| PROBLEM DESCRIPTION |
Search the data for "Auditoría" and copy every matching line.

□ □ □ □ □

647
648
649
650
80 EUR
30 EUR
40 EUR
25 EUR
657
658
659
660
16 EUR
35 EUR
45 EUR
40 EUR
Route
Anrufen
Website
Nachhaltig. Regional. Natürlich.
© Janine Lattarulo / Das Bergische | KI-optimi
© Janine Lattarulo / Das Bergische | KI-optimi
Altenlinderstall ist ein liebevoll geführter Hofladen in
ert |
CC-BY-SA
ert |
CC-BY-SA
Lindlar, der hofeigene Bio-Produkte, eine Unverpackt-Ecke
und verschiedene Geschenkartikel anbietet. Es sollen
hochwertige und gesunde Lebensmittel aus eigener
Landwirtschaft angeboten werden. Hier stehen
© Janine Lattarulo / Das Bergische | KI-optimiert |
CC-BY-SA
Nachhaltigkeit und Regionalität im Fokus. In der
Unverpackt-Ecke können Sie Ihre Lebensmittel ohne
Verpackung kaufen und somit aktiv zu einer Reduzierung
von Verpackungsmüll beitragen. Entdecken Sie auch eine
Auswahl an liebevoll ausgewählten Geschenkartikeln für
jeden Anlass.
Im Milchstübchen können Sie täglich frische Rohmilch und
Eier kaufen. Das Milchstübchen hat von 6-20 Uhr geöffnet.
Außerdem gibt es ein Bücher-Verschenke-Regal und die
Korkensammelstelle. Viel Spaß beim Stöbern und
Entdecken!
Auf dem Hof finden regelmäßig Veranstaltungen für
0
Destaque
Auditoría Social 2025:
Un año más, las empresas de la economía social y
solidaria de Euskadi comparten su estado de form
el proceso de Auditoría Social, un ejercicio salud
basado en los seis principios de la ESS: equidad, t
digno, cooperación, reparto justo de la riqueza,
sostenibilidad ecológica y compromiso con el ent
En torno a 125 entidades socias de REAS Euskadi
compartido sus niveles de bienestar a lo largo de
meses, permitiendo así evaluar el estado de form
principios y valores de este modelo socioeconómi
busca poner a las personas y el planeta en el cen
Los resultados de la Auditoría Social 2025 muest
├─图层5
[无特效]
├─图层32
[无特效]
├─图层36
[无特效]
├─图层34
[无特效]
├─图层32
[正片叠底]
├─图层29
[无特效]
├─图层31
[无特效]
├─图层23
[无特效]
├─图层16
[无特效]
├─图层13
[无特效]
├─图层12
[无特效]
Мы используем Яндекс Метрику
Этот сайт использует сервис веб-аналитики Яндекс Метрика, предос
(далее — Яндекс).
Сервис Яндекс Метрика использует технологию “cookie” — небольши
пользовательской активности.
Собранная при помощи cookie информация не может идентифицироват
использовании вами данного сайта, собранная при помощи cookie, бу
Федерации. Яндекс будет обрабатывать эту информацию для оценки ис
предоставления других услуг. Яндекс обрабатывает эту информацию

□ □ □ □ □

| RESPONSE TO THIS TASK |
Auditoría Social 2025:
el proceso de Auditoría Social, un ejercicio salud
Los resultados de la Auditoría Social 2025 muest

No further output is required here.